Work item
Below this line are records; write out exactly the lines from the one containing "background: #f97316 ->" through the one containing "-> <span> <span></span>", with the pictures left out.

[Material to process — start]

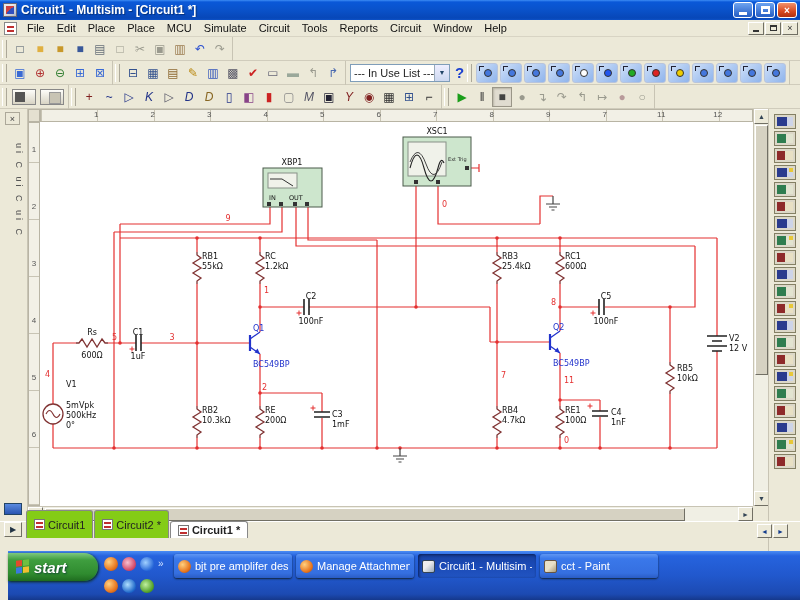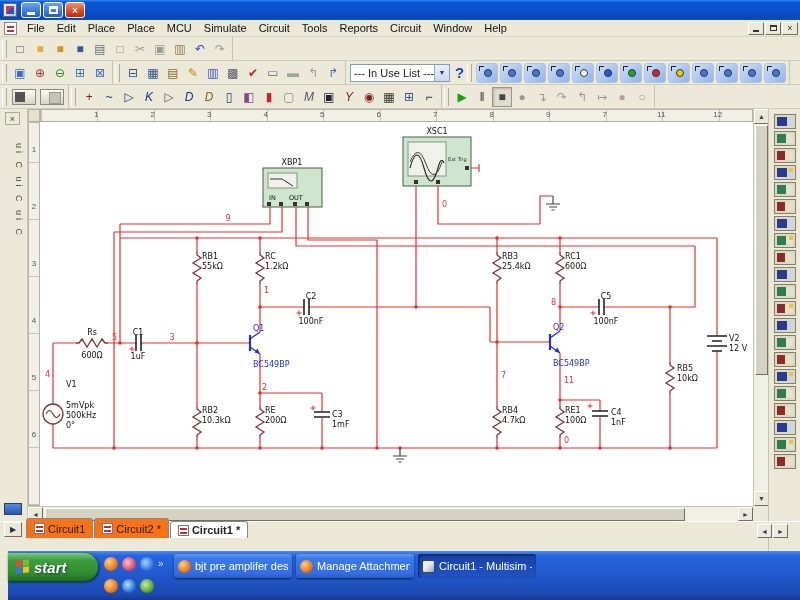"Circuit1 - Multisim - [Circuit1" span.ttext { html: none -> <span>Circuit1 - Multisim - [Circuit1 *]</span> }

[Material to process — finish]
[Material to process — start]

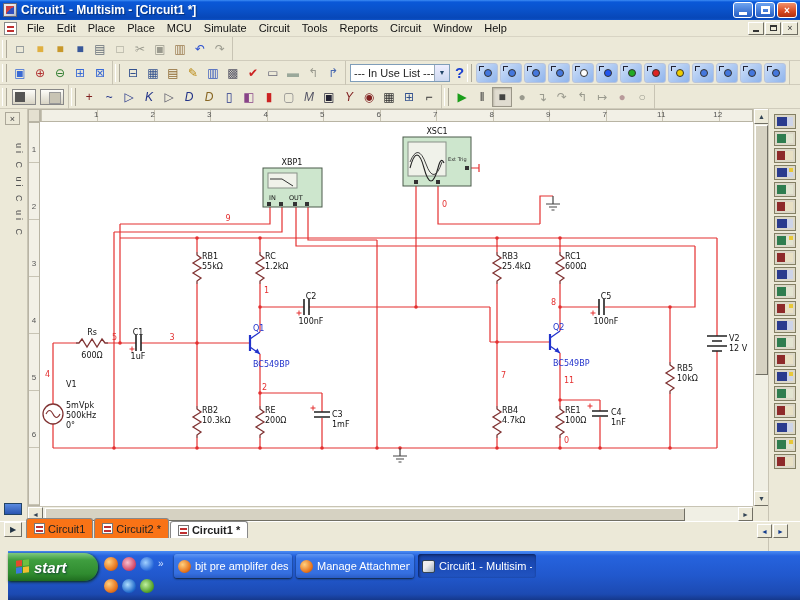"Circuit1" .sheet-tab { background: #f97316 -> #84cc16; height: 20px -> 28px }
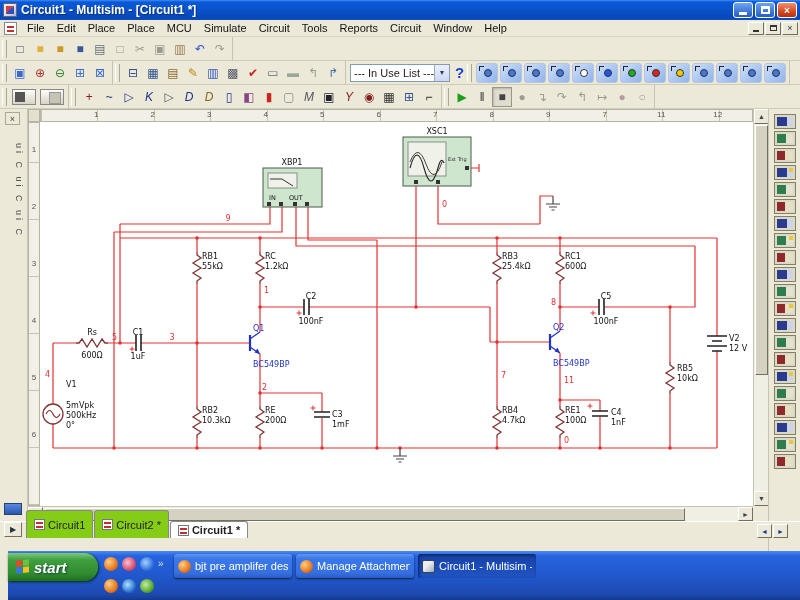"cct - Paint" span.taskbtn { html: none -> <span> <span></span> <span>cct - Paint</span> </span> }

[Material to process — finish]
[Material to process — start]

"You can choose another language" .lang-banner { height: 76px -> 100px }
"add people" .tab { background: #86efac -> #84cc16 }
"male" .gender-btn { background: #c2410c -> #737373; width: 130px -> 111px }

[Material to process — finish]

Your solution
"Circuit1" .sheet-tab { background: #f97316 -> #84cc16; height: 20px -> 28px }
"cct - Paint" span.taskbtn { html: none -> <span> <span></span> <span>cct - Paint</span> </span> }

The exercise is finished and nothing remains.